→ **About this task**: Identify each line in the records below that contains the word "pixel", and copy it.

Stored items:

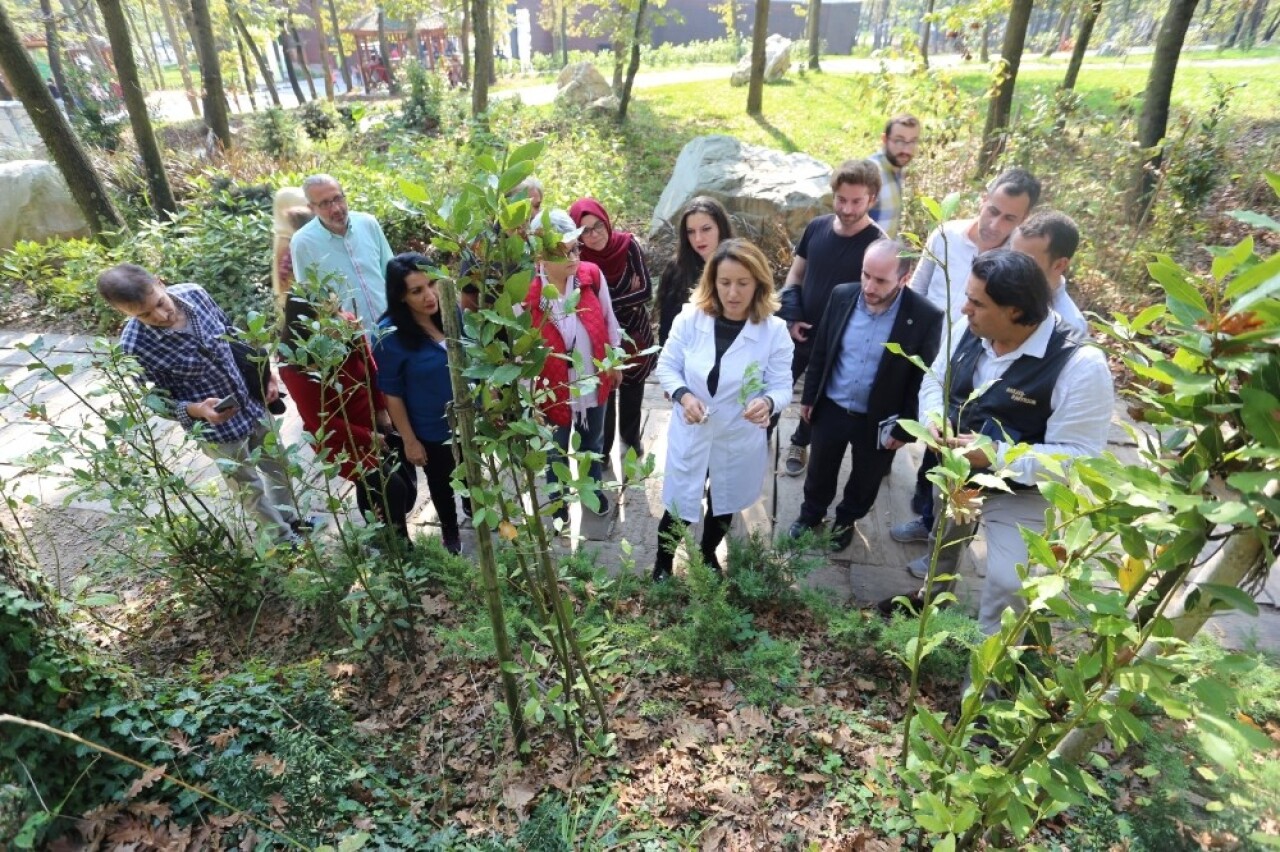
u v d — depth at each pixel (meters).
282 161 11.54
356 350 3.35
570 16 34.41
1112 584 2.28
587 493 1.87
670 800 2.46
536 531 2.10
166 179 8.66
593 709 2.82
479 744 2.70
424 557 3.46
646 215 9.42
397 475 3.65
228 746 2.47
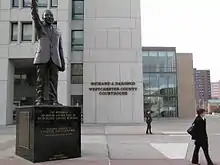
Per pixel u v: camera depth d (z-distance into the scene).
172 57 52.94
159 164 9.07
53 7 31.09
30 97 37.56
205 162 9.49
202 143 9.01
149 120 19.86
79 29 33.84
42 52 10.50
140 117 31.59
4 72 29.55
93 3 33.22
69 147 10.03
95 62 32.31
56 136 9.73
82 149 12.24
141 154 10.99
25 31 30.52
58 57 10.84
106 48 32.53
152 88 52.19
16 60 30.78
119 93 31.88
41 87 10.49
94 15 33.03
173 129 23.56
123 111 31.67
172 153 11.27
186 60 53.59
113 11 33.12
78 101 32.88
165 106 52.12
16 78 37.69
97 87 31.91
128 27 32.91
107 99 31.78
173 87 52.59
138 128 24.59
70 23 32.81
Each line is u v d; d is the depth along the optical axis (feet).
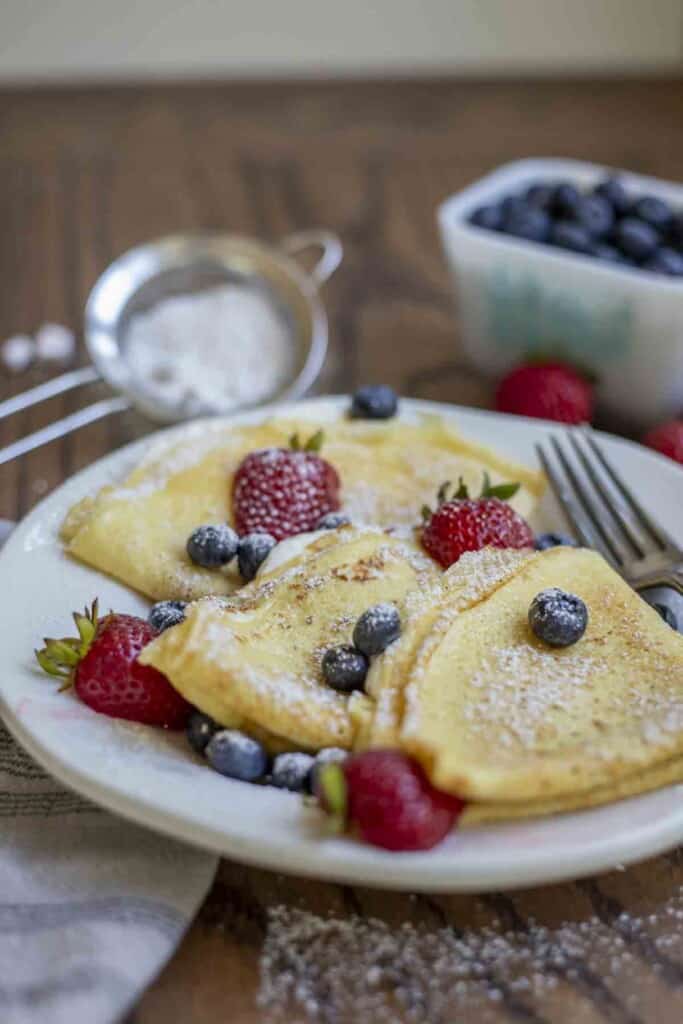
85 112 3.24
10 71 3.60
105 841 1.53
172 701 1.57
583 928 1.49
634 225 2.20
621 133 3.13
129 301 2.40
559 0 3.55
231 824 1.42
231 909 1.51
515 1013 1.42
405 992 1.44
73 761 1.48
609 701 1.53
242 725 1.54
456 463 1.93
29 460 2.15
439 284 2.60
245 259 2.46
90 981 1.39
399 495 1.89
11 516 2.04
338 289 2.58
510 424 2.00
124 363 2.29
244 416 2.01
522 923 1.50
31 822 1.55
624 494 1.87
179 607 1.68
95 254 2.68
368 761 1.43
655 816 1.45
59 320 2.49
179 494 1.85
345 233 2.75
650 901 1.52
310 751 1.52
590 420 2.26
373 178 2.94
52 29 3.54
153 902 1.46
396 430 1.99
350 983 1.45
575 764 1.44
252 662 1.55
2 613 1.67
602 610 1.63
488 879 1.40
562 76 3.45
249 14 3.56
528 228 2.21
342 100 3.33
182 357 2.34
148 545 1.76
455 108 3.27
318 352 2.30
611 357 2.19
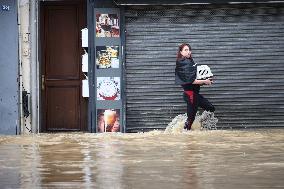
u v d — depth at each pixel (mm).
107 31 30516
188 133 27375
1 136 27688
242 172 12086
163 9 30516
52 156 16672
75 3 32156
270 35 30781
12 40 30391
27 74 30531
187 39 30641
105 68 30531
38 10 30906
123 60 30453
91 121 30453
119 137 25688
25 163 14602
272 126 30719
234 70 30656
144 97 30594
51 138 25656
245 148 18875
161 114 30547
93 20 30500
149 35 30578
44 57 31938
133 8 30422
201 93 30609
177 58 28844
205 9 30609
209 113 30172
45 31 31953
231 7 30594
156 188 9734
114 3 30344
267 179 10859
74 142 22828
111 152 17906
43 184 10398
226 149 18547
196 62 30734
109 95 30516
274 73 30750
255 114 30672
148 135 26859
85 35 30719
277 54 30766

→ **Written reply**:
u v d — depth at each pixel (meters).
Per pixel u v: camera depth d (z-distance into the scene).
u v d — depth at each pixel (mm).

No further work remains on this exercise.